ERR_SSL_PROTOCOL_ERROR

The TLS handshake fell apart before a secure connection could form, often from a protocol mismatch or a broken server config.

What it means

ERR_SSL_PROTOCOL_ERROR is a catch-all for a handshake that failed at the protocol level. The browser and server tried to agree on how to secure the connection and couldn't finish. Unlike the certificate-specific errors, this one points at the negotiation itself: an unsupported TLS version, a malformed certificate file, an interfering proxy or antivirus, or a server that's serving plain HTTP on the HTTPS port.

When it happens

It tends to appear after a server change: a TLS upgrade that dropped support for the version a client still uses, a botched certificate install that left the file malformed, or a misconfigured virtual host.
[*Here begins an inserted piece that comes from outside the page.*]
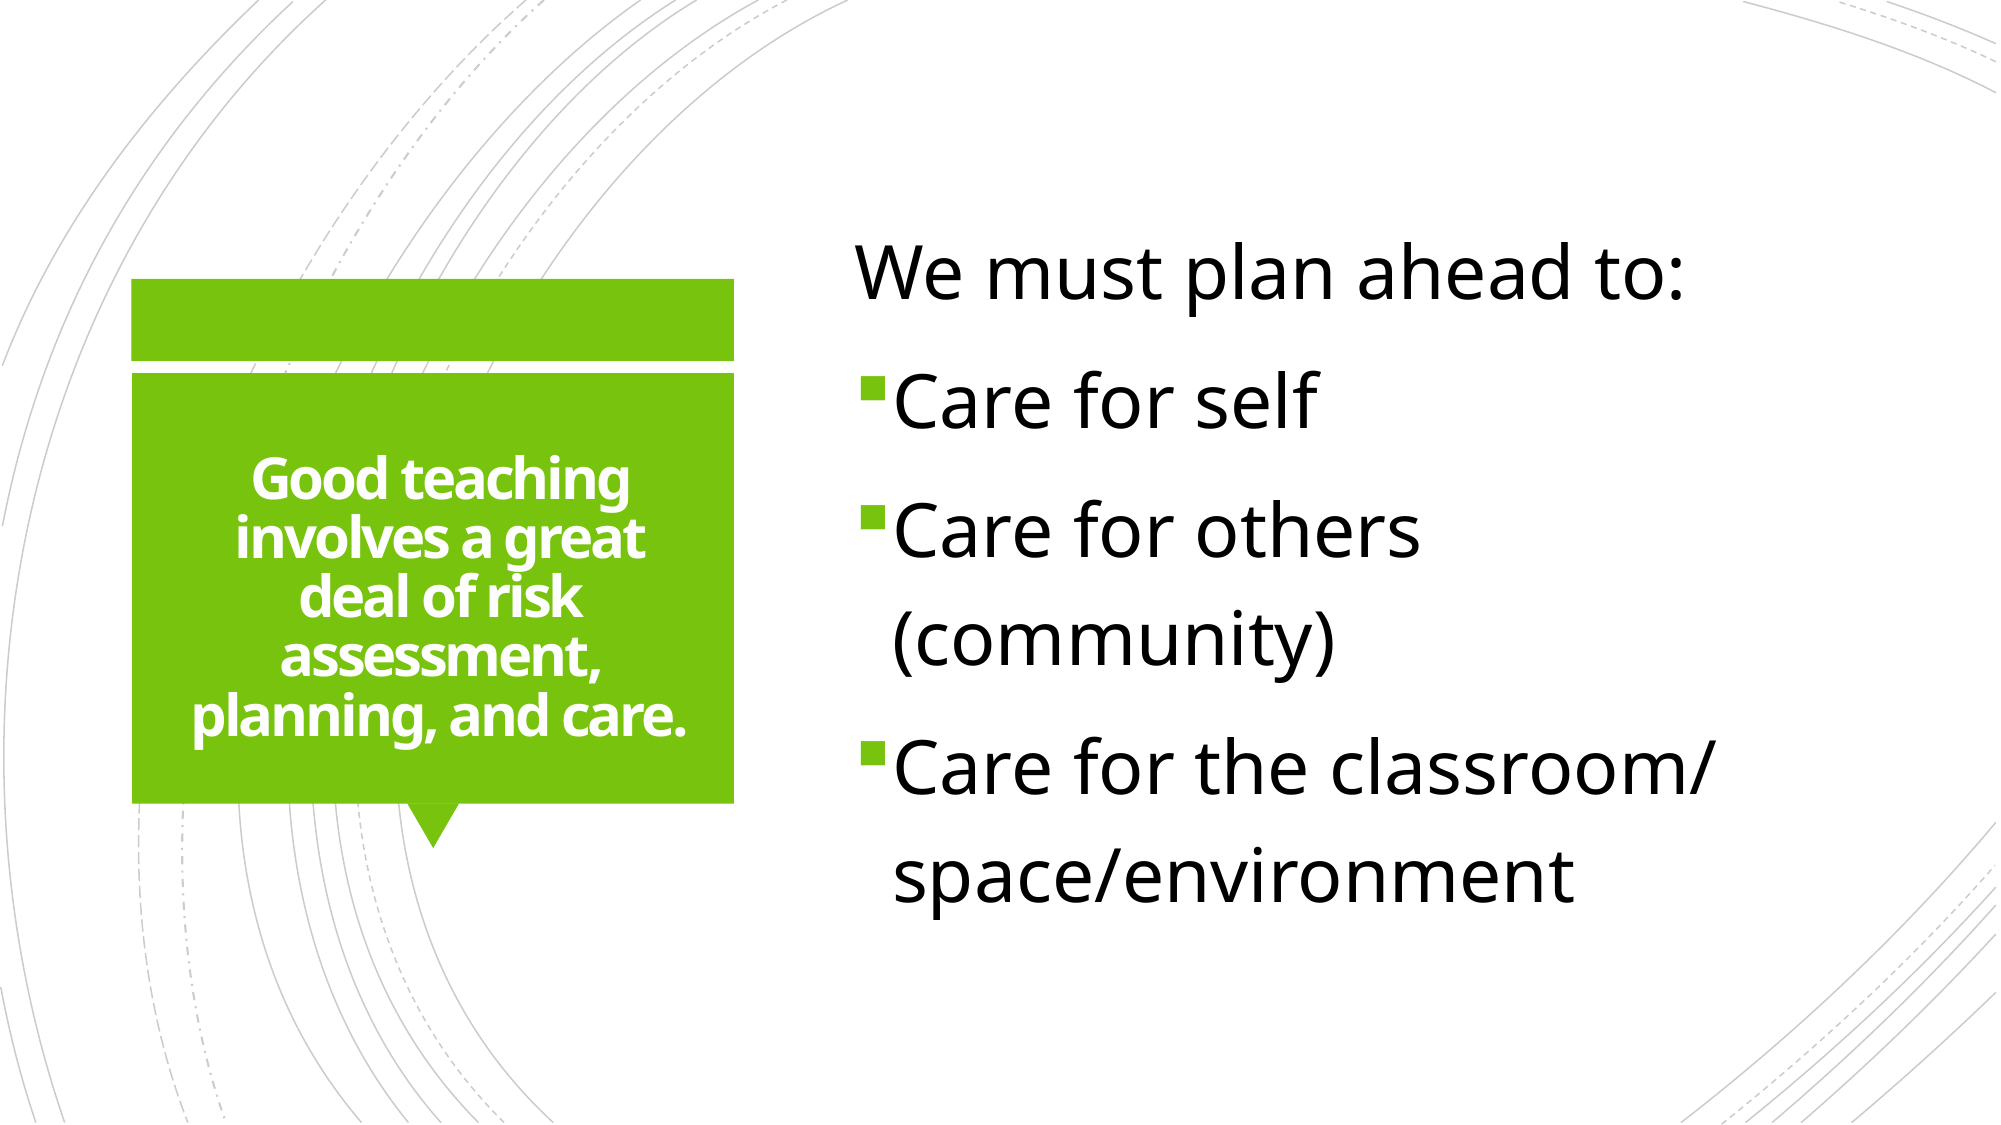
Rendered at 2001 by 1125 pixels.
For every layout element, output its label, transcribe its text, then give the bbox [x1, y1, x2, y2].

On the client side, security software that intercepts HTTPS, a corrupted local SSL cache, or an out-of-date browser can all trigger it. If every visitor sees it, the server is the place to look; if only you do, start local.

How to fix it

  1. Run an SSL test against the server to check the TLS versions and certificate are valid and well-formed.
  2. Make sure the server still offers a TLS version the client supports, and that the certificate file isn't corrupted or missing its key.
  3. On the client, clear the browser's SSL state, update the browser, and temporarily disable any HTTPS-scanning antivirus or proxy to see if it's interfering.
  4. Confirm nothing is serving plain HTTP on port 443, which produces this error instantly.